Monday, January 20, 2020

The End of History: When Data Disappears

The reason we know about the past is because they left physical artifacts for us to see, read and study. We have written record on papyrus, stone walls and books. We have wall art, paintings and physical photographs. That’s true from the dawn of humanity until the proliferation of social media, the electronic economy, and of the printed word during the early 21st century.

Today, we generally don’t have any physical artifacts after social media appeared recently. Everything important since then like photos of families and special events and news are all electronic data; ones and zeroes. The scale of the data we have stored has speedily passed the petabyte and exabyte domain. According to the World Economic Forum, in 2020 there will be about 40 zettabytes (40 trillion gigabytes) of data worldwide.

Books and some newspapers still print, but who knows how long that will last. Someday cash and paper will evaporate from use completely. Our smartphones will be our masters. The so-called preppers will try to live independently of the system, but we all know that’s not going to happen for more than maybe two or three generations. Their descendants will either leave and rejoin society or they’ll just die out. But back to my point, the world will basically run on data alone. No more physical artifacts of historical value aside from kitchen and bathroom items, and furniture.

Perhaps some artists will still use physical paint but I predict most will turn to computers to create art. Music is now made on computers nowadays. Sure, we’ll still play Mozart or Bach on our violins but that’s 18th century stuff. No new music is or will be written on paper. It’s all data on disks.

All our banking records are electronic. All our stock exchanges are too. Our entire global economic infrastructure is electronic. Even small town banks connect to the Internet to the Fed. Or if it’s a branch of a major bank, is sure to be completely filled with computers. We are already seeing cash disappear. First with credit cards, then with NFC transactions with our phones and the advent of Bitcoin and others is making cash obsolete. It won’t be long before it disappears completely.

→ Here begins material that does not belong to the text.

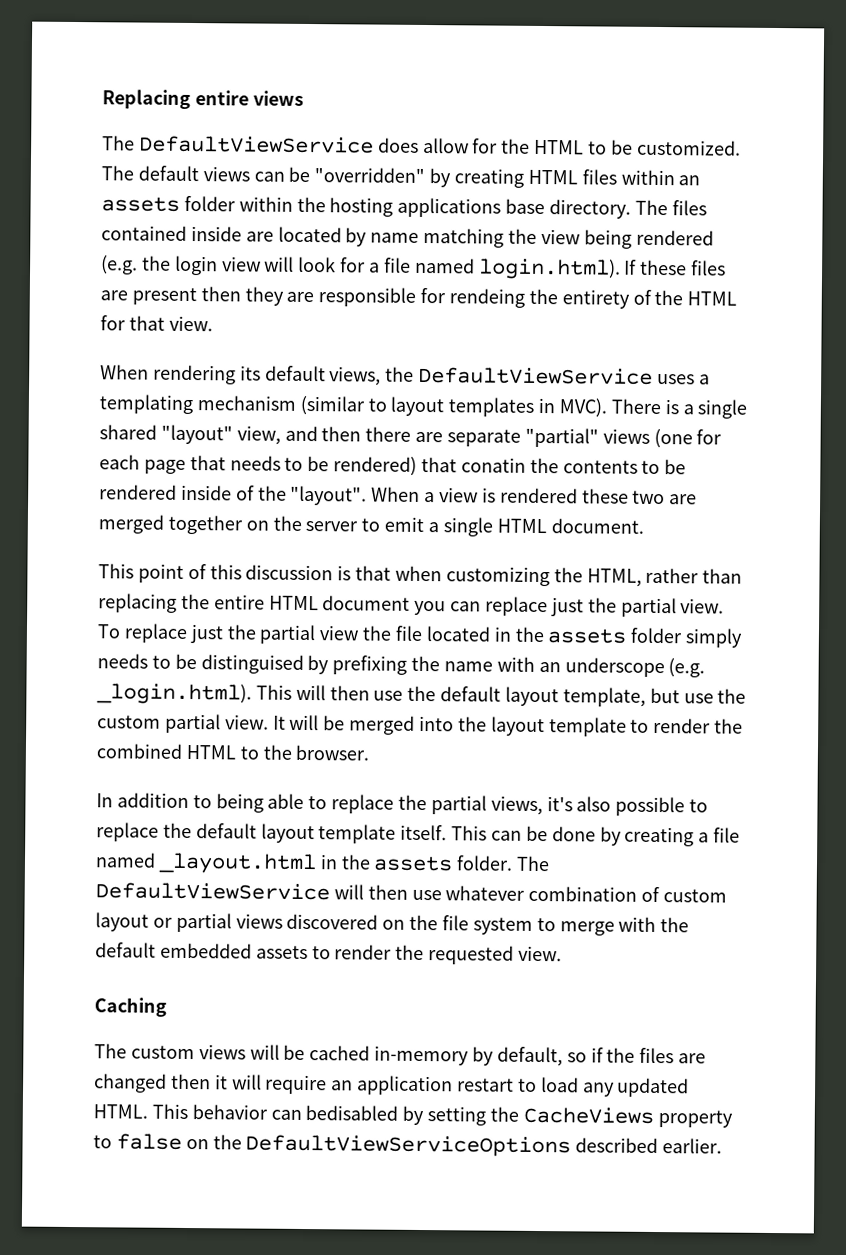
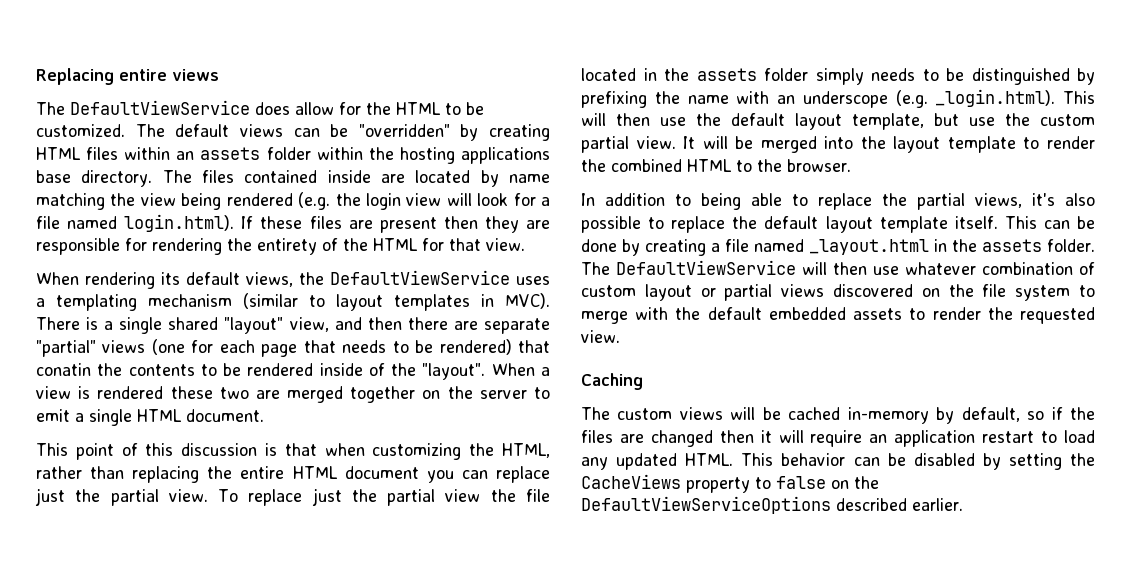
[449,288,526,308] rendeing -> [152,238,222,255] rendering
[200,654,304,674] distinguised -> [971,68,1070,85] distinguished
[305,1105,399,1121] bedisabled -> [887,453,975,466] be disabled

Governments are also becoming electronic data-based organizations. Larger governments may take longer to convert but smaller, richer states will easily be artifact free before the middle of the century. Amazon and Microsoft are already huge data storage contractors to ours and several other governments and militaries.

If something happens to erase all that data stored in our phones, computers and Facebook, Amazon and Google’s and our banks’ data centers, everything disappears. Backing everything up is becoming almost infeasible and uneconomical. So everything disappears. No history since the early 21st century. Scarce artifacts. Just a lot of blank hard drives in hundreds of huge data centers.

That “something” that erases all that data could be anything from a massive cyber attack by a state or non-state actor, a nuclear attack, or even a astronomical event with significant magnetic energy and global effect could turn all our hard drives into paperweights.

Feel free to elaborate on a possible data-wiping catastrophe or comment on my idea on the end of history as a result of a data-dependent world in the near future.

TL;DR: History relies of physical artifacts and physical written language. The 21st century is seeing the end of physical history because of the proliferation of electronic data in all facets of human life. A global magnetic catastrophe either natural or manmade can effectively erase our electronic history. Ideas?